Première édition: December 2020

Le conservatisme désigne un système de valeurs qui défend une conception traditionnelle de la société et le maintien du statu quo. Dans le sens philosophique, le conservatisme est constitué par une opposition a priori à la rationalité et au changement radical, favorisant à leur place l’expérience et les pratiques existantes. Par exemple, il peut se manifester dans l’idée que l’activité professionnelle des femmes est dommageable à l’éducation des enfants, et que l’État devrait promouvoir des politiques qui permettent aux femmes de rester à la maison et maintenir le modèle de famille nucléaire. Plus généralement, les idées conservatrices s’opposent au développement de programmes sociaux qui confèrent plus de compétences à l’État, arguant que ce dernier ne doit pas interférer avec la sphère familiale. Elles s’opposent également aux politiques visant à bouleverser les hiérarchies sociales existantes.
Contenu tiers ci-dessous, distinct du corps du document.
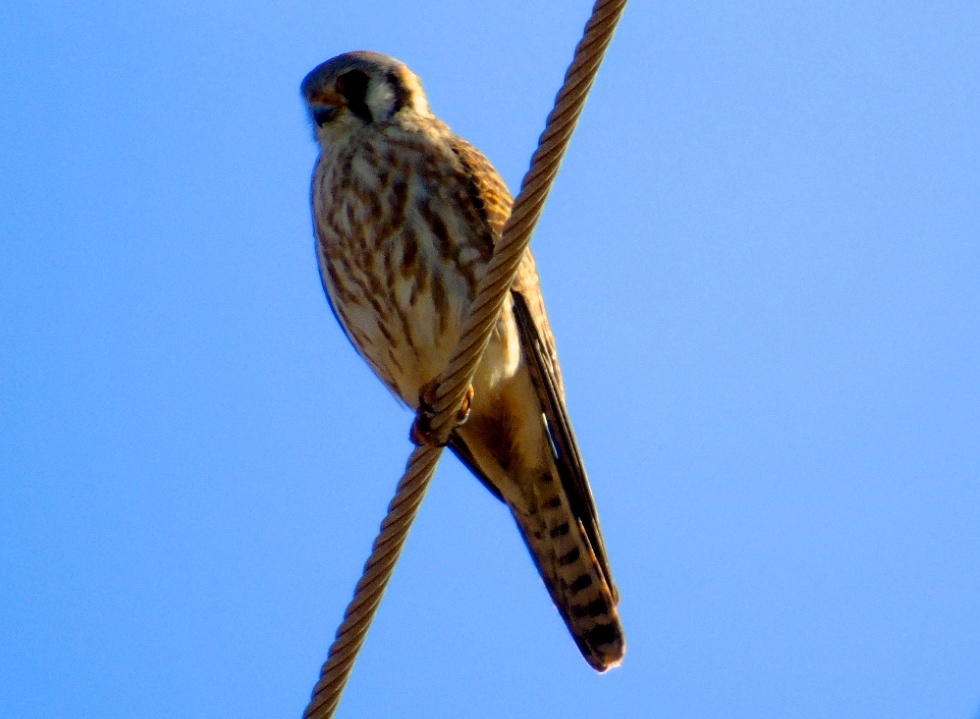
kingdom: Animalia
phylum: Chordata
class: Aves
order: Falconiformes
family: Falconidae
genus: Falco
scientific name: Falco sparverius
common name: American kestrel
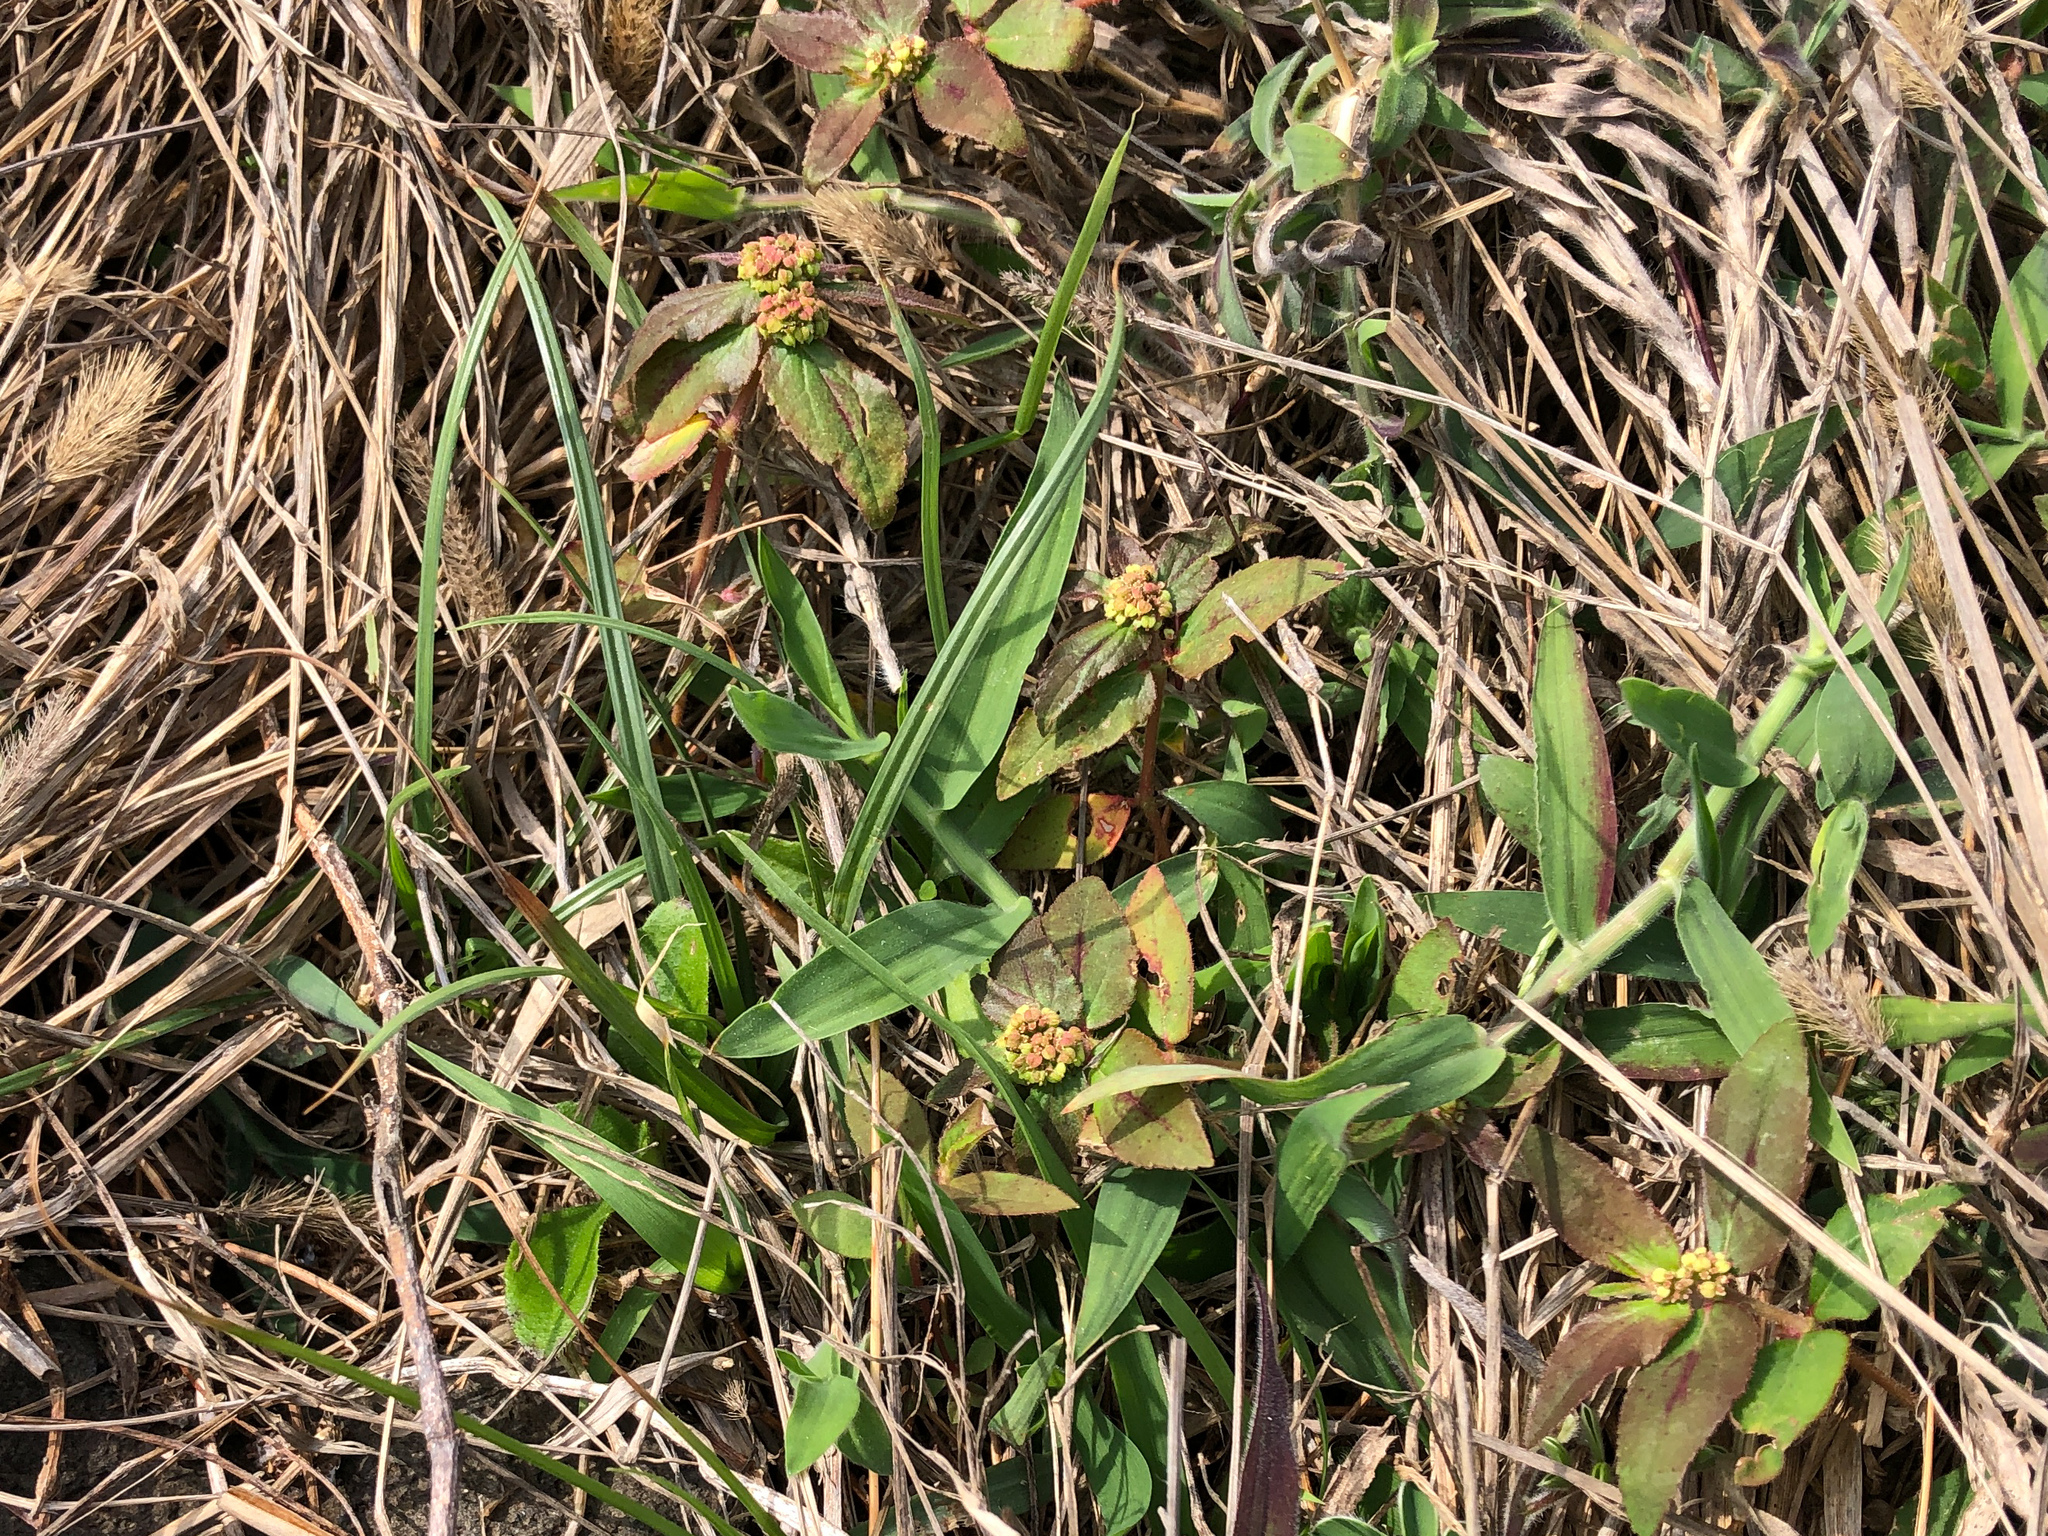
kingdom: Plantae
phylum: Tracheophyta
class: Magnoliopsida
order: Malpighiales
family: Euphorbiaceae
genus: Euphorbia
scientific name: Euphorbia hirta
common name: Pillpod sandmat
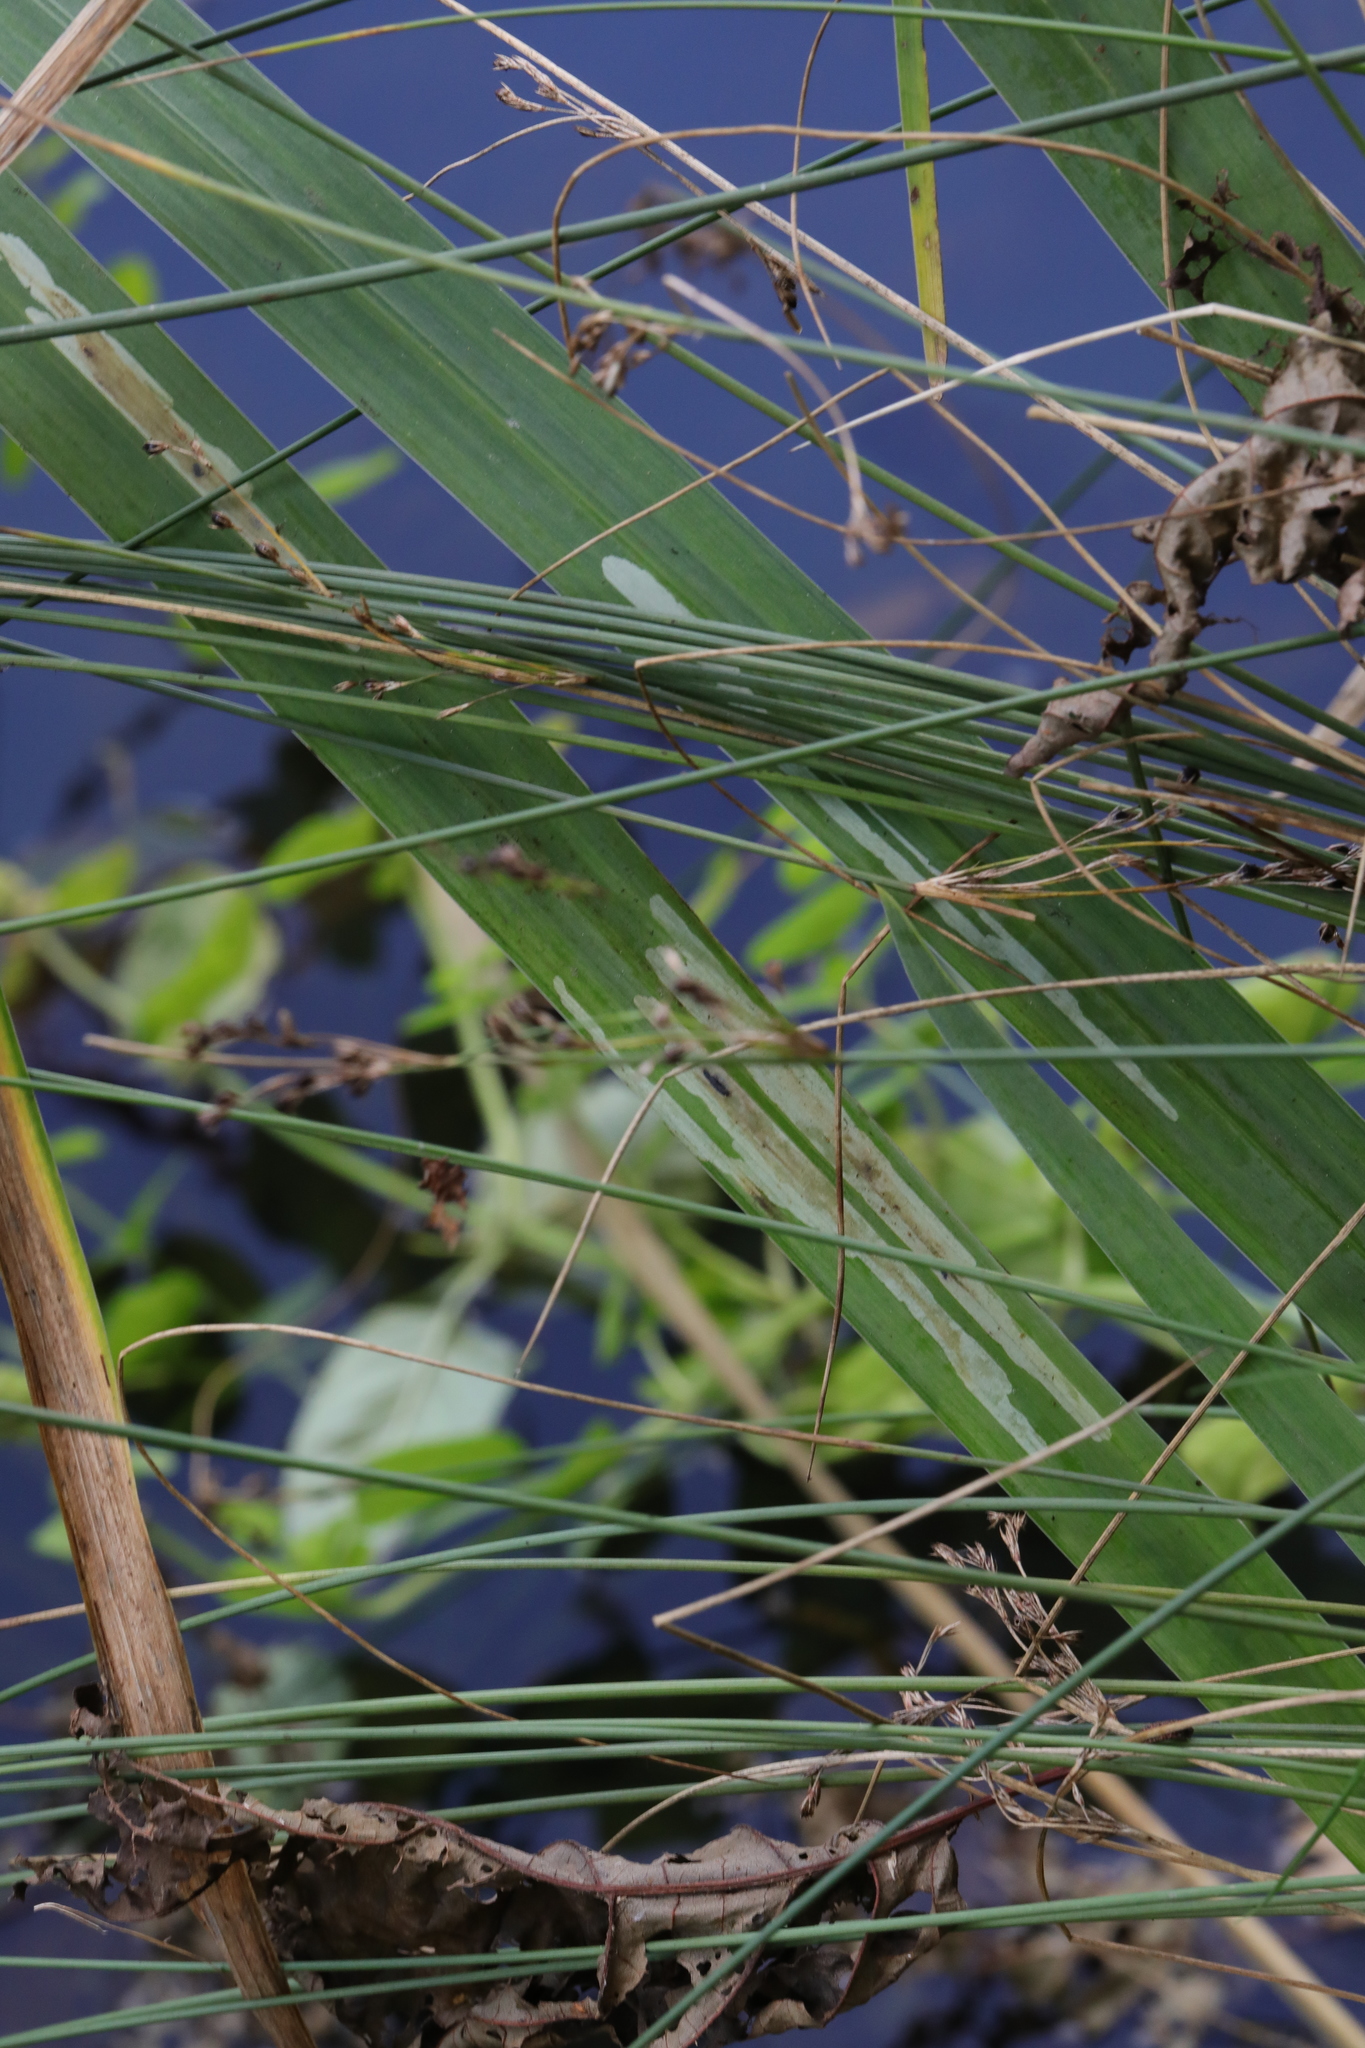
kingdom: Animalia
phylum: Arthropoda
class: Insecta
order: Diptera
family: Agromyzidae
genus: Cerodontha
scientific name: Cerodontha ircos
Dans le domaine des politiques sociales, le concept de conservatisme a souvent été associé au modèle Bismarckien/Conservateur d’État-providence, qui a prévalu dans un grand nombre de pays d’Europe continentale, et dont les buts étaient précisément de préserver les structures familiales traditionnelles et contenir les révoltes sociales. Alors que la création de l’État Providence est souvent associée aux forces de gauche, on tend à négliger le rôle des forces plus conservatrices, comme l’Église et les partis démocrates-chrétiens, dans la création des programmes de sécurité sociale dans des pays comme la France, l’Allemagne, l’Autriche ou la Suisse. Sous-tendue par la doctrine sociale catholique, l’action de ces forces conservatrices se basait sur l’idée de subsidiarité : la famille devait être la première source de solidarité sociale, suivie par les organisations religieuses et caritatives, l’État n’intervenant qu’en dernier recours. Créés dans l’ère industrielle, les principaux programmes de sécurité sociale en Europe continentale se fondaient sur l’idée que les destinataires principaux de la protection sociale devaient être les hommes employés dans le secteur industriel, en leur fournissant un niveau de sécurité qui leur permettrait de maintenir une famille où les femmes n’auraient pas besoin de travailler. Ainsi, l’objectif principal de ces programmes sociaux n’était pas de redistribuer la richesse, mais d’assurer que les bénéficiaires pourraient conserver leur mode et niveau de vie malgré les risques liés au travail, à l’âge ou à la santé.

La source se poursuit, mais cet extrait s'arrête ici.